- Conference: Atlantic Coast Conference
- Record: 3–10–1 (1–7–0 ACC)
- Head coach: Jason Lowe (2nd season);
- Assistant coaches: Rachel Moreland (2nd season); Jami Kranich (2nd season);
- Home stadium: Newton Campus Soccer Field

= 2020 Boston College Eagles women's soccer team =

American college soccer season

The 2020 Boston College Eagles women's soccer team represented Boston College during the 2020 NCAA Division I women's soccer season. The Eagles were led by head coach Jason Lowe, who was in his second season. They played home games at Newton Campus Soccer Field.
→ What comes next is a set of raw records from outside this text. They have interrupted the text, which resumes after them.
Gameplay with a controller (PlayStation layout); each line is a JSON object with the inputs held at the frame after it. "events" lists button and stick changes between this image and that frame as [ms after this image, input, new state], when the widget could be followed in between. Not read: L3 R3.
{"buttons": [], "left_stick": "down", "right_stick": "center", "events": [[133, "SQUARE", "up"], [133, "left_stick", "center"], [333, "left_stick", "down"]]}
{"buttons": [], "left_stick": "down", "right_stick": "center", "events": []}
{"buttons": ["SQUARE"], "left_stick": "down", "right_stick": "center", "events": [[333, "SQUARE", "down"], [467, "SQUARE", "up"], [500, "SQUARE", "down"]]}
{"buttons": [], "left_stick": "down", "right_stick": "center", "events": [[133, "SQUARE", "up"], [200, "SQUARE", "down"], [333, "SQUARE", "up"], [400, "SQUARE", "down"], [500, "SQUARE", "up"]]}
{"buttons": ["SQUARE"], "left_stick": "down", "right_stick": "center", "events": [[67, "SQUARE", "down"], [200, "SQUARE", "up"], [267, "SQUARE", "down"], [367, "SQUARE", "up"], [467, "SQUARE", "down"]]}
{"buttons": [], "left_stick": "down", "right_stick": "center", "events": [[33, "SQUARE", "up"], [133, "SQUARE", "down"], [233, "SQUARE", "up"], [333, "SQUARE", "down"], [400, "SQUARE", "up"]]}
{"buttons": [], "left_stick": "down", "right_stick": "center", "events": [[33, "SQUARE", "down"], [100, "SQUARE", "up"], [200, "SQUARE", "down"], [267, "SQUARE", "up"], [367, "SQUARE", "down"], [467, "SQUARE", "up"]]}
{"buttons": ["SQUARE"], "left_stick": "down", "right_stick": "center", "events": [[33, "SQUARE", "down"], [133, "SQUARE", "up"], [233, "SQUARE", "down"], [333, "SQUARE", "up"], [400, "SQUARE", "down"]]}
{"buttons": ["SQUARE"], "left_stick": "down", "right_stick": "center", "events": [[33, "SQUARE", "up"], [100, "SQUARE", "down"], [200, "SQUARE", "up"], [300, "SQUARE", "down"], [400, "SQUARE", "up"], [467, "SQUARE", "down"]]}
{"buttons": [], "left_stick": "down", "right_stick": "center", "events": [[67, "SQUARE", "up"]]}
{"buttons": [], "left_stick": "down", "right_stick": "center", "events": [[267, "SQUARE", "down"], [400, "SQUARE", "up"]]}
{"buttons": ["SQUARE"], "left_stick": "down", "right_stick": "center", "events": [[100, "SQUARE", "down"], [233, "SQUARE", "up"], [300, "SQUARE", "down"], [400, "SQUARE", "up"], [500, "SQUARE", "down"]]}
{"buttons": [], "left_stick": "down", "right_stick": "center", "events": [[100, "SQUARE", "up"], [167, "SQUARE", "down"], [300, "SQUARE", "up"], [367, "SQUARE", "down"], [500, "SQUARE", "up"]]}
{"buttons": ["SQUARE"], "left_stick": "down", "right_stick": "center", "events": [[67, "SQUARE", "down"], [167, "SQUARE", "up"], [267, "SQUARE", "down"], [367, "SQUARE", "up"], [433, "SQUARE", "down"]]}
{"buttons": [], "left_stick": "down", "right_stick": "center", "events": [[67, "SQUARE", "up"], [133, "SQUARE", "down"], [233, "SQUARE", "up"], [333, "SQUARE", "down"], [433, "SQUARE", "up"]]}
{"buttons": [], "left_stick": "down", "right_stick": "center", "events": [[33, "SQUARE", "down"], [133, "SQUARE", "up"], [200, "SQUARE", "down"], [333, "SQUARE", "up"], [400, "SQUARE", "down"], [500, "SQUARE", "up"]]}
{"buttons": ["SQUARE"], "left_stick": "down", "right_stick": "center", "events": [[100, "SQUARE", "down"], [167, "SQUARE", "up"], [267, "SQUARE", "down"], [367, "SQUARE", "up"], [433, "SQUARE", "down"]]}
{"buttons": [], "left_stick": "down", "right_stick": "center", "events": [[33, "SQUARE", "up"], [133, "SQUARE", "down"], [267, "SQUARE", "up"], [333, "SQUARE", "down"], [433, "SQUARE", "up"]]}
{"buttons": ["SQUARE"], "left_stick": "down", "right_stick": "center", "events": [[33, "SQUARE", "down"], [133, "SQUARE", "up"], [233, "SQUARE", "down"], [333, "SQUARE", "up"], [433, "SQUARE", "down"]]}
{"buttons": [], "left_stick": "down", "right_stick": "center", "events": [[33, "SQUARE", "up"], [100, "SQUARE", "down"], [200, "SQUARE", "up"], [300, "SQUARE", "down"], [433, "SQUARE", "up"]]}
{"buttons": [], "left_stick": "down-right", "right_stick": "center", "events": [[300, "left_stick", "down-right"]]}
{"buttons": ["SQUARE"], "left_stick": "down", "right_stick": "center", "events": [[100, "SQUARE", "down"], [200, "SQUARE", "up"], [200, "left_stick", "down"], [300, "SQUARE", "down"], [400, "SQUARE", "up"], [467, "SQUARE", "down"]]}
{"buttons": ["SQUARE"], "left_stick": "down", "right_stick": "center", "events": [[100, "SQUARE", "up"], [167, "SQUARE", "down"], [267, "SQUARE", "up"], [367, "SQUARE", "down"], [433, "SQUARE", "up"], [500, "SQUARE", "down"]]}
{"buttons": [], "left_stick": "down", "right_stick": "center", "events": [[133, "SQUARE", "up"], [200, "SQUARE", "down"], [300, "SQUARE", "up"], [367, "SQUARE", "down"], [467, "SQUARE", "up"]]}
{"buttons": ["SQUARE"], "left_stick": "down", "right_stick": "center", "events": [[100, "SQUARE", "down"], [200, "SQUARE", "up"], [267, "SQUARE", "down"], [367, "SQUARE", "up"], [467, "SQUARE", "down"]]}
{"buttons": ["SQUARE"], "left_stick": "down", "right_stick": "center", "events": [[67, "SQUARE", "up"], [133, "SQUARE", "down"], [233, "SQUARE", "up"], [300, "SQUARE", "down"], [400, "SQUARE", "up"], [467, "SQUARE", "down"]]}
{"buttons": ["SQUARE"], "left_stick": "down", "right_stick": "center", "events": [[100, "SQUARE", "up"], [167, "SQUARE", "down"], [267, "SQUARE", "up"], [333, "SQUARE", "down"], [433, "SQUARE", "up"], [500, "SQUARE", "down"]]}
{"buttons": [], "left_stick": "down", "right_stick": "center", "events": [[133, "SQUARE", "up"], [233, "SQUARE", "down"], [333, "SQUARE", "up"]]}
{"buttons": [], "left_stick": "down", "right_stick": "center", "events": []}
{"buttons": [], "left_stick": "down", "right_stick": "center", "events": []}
This is the team's 40th season playing organized women's college soccer, and their 16th playing in the Atlantic Coast Conference.

Due to the COVID-19 pandemic, the ACC played a reduced schedule in 2020 and the NCAA Tournament was postponed to 2021. The ACC did not play a spring league schedule, but did allow teams to play non-conference games that would count toward their 2020 record in the lead up to the NCAA Tournament.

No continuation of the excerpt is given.